- Приведённый отрывок
-=-=-=-=-

Читатель рассказа понимает, что следователь одновременно прав и не прав. Преступление совершено, но виновный не должен нести наказания, потому что он не знал о последствиях своего поступка. Закон в таких случаях освобождал от наказания. Следователь допустил ошибку и, заключив под стражу невиновного по закону человека, сам становился преступником. Обвиняемый и дознаватель в ходе рассказа не то чтобы меняются местами, но пребывают одновременно в двух качествах – виновного и невиновного. В чём, однако, причина ошибки, почему следователь не поверил мужику? Не только потому, что они ведут разный образ жизни, что быт Дениса Григорьева незнаком следователю, что герои находятся на разных уровнях образования, воспитания, нравственности, на разных ступенях социальной лестницы. Глубинные причины заключены не только и даже не столько в этом. Рассказ с необыкновенной художественной убедительностью демонстрирует абсолютную невозможность понимания и согласия между мужиком и следователем, причина которой состоит в том, что у мужика и следователя разная "система" мышления, разная нравственность, разная логика, разное отношение к действительности, которые своими истоками уходят в тёмную глубь веков.
Следователь изображён Чеховым совсем не злодеем. Он не строит Денису Григорьеву ловушек, не пытает его и не стремится "выбить" признание из его уст. Да это не нужно: мужик сознался, что гайки отвинчивал. Но следователь никак не может понять, почему мужику недоступна та простая истина, что отвинчивание гаек грозит крушением поездов и гибелью многих людей. А происходит это вследствие того, что следователь рационалист, "русский европеец", усвоивший правовые и нравственные европейские нормы. Он распространяет их на всё общество, независимо от того, кто перед ним – крестьянин или интеллигент, просвещённый человек или необразованный, обеспеченный или бедный.

-=-=-=-=-

Сохранённые записи данных
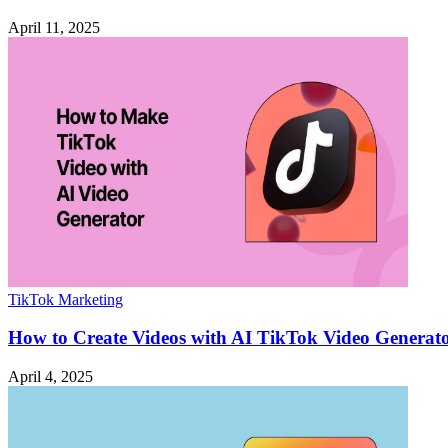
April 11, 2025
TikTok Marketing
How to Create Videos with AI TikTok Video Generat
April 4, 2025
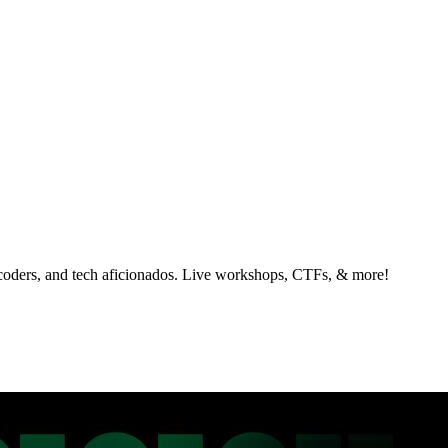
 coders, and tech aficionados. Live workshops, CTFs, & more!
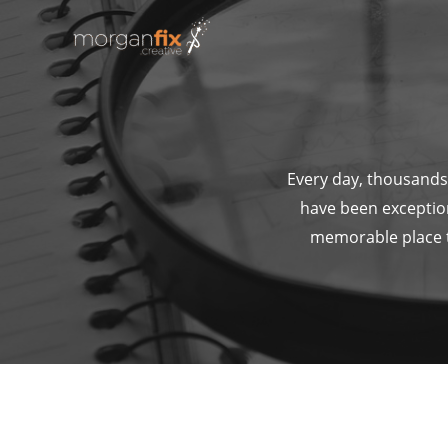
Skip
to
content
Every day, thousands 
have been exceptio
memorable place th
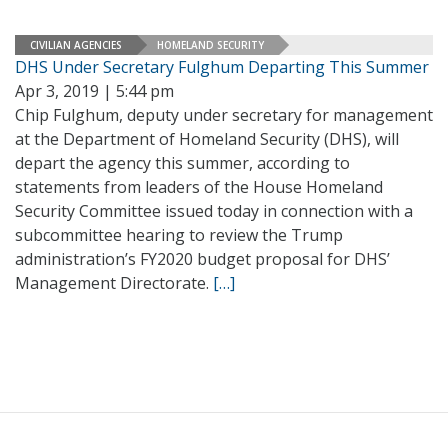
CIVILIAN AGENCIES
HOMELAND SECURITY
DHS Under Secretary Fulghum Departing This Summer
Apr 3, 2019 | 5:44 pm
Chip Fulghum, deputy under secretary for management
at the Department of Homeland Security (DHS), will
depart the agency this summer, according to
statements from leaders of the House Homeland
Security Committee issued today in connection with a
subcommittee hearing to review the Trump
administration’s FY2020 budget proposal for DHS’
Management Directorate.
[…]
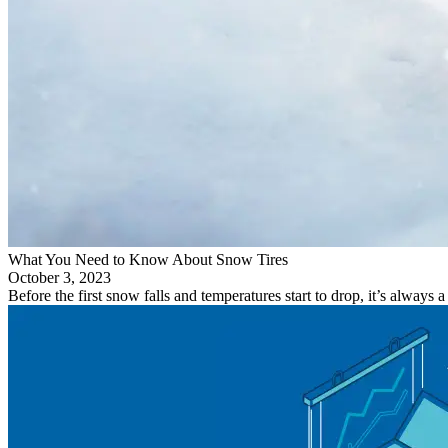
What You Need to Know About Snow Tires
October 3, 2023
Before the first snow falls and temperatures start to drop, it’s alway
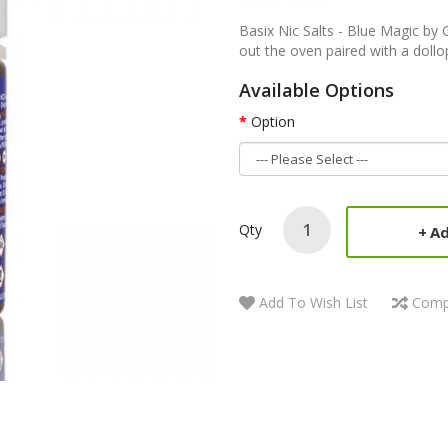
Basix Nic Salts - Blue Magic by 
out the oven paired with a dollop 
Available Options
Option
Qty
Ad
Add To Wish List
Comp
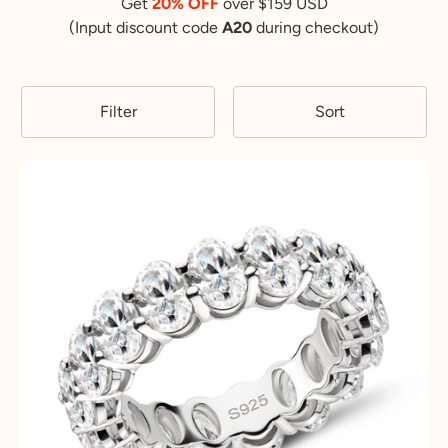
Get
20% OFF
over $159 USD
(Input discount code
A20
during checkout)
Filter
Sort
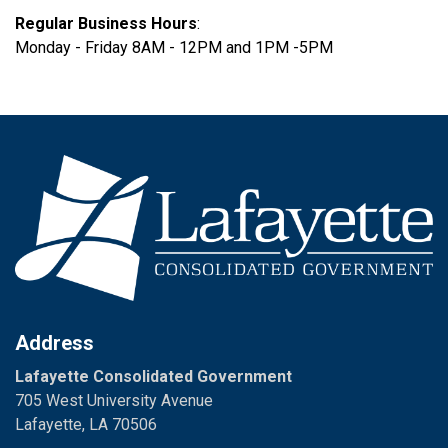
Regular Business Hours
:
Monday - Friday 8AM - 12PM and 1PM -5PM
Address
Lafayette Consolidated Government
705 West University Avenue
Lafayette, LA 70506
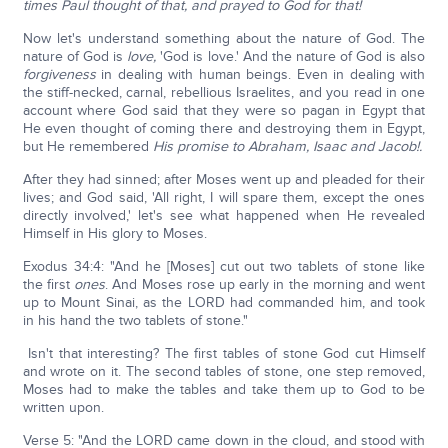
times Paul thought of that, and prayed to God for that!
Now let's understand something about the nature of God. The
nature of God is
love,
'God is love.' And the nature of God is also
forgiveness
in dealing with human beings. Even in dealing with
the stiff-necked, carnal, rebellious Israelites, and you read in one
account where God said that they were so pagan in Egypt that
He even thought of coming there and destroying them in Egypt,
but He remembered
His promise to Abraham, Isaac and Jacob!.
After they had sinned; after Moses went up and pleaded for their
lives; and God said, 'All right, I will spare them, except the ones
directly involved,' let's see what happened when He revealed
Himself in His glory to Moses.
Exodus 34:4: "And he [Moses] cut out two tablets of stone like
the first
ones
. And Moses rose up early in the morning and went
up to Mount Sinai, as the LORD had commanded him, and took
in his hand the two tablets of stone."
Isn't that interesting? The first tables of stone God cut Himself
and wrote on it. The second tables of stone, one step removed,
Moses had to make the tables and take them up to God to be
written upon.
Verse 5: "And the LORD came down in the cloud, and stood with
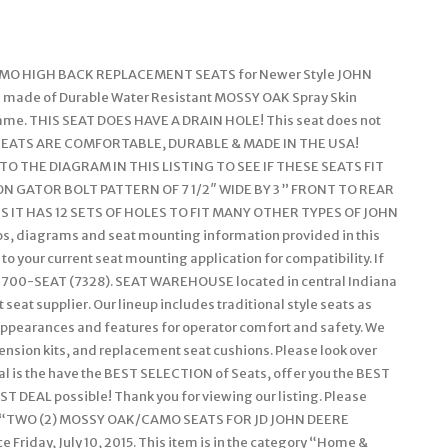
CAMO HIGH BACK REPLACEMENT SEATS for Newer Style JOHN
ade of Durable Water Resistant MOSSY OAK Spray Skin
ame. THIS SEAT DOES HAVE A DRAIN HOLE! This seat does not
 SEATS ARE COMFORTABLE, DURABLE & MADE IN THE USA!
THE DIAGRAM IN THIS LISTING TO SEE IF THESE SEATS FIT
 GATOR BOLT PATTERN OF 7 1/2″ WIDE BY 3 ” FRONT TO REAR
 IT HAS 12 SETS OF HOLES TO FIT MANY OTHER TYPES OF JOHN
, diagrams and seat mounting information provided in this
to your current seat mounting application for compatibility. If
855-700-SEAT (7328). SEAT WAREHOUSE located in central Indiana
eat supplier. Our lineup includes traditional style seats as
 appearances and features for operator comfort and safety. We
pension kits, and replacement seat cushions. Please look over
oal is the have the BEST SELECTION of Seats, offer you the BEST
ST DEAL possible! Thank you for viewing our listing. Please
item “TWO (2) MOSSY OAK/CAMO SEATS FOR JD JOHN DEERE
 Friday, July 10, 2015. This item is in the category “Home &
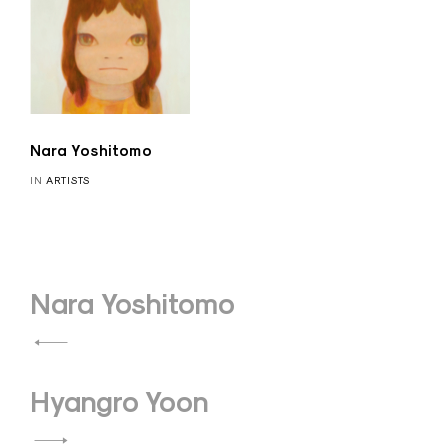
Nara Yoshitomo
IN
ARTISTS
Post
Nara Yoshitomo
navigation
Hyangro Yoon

-=-=-=-=-

- Используя сведения
(a) Ответьте на вопросы по отрывку о рассказе Чехова.
(i) Почему, согласно отрывку, виновный не должен нести наказания?
(ii) В чём сознался мужик?
(iii) Какие нормы усвоил следователь?
(b) Продолжите отрывок о рассказе Чехова сразу после его последнего предложения.

- Нумерованные ответы
(a)
(i) Он не знал о последствиях своего поступка.
(ii) Он сознался, что отвинчивал гайки.
(iii) Он усвоил правовые и нравственные европейские нормы.

(b)
Европейское право, воспринятое Россией, предполагает, что перед законом все равны – богатый и бедный, образованный и необразованный и так далее. Статьи закона не делают исключений относительно граждан разных сословий. И это, конечно, правильно, так как иначе вся стройная система правопорядка рухнет и вместо неё воцарится беспросветный хаос. Но та же европейская система поворачивается к отдельным слоям русского люда своей формальной стороной. Она оказывается полностью им чуждой и враждебной, потому что у них другая логика, другая система нравственных ценностей, другие представления о справедливости, правде и, стало быть, другие, неписаные, но укоренённые в сознании, в крови и плоти правовые нормы, с которыми они не спешат, да и не хотят расстаться. Эти нормы берут начало в патриархально-общинных временах и с тех пор почти не претерпели изменений. Вот почему русский следователь и русский крестьянин не могут понять друг друга. Крестьянин Денис Григорьев знать не знает о европейском праве, а следователь ни с какими патриархальными нравами не знаком. Единый "русский мир" давно уже раскололся, и европейская, условно говоря, послепетровская Россия непонятна России патриархальной, допетровской, равно как и наоборот. В этом состоит парадокс русской жизни, здесь заключены все её беды, так остро и метко схваченные Чеховым в коротком рассказе.
Известно, что, пытаясь преодолеть это противоречие в действительности, наяву, писатель потерпел досадную неудачу. Популярный в те годы очеркист и журналист В.А. Гиляровский в заметке «Сюжет рассказа "Злоумышленник"» рассказал о встрече Чехова в подмосковном дачном местечке Красково и о знакомстве с крестьянином Никитой Пантюхиным (Хромым). Никита Пантюхин был "великим мастером по ловле налимов" и в качестве грузил использовал железнодорожные гайки. В.А. Гиляровский писал: "А.П. старался объяснить Никите, что отвинчивать гайки нельзя, что из-за этого может произойти крушение поезда, но это было совершенно непонятно мужику: «Нешто я все гайки-то отвинчиваю? В одном месте одну, в другом – другую... Нешто мы не понимаем, что льзя, что нельзя!»"
Рациональной логике, основанной на законе, предполагающем формальное право, Денис Григорьев противопоставляет "право по совести", религиозно-патриархальное право, возникшее ещё в Древней Руси. С этой точки зрения весьма любопытен ход его мыслей.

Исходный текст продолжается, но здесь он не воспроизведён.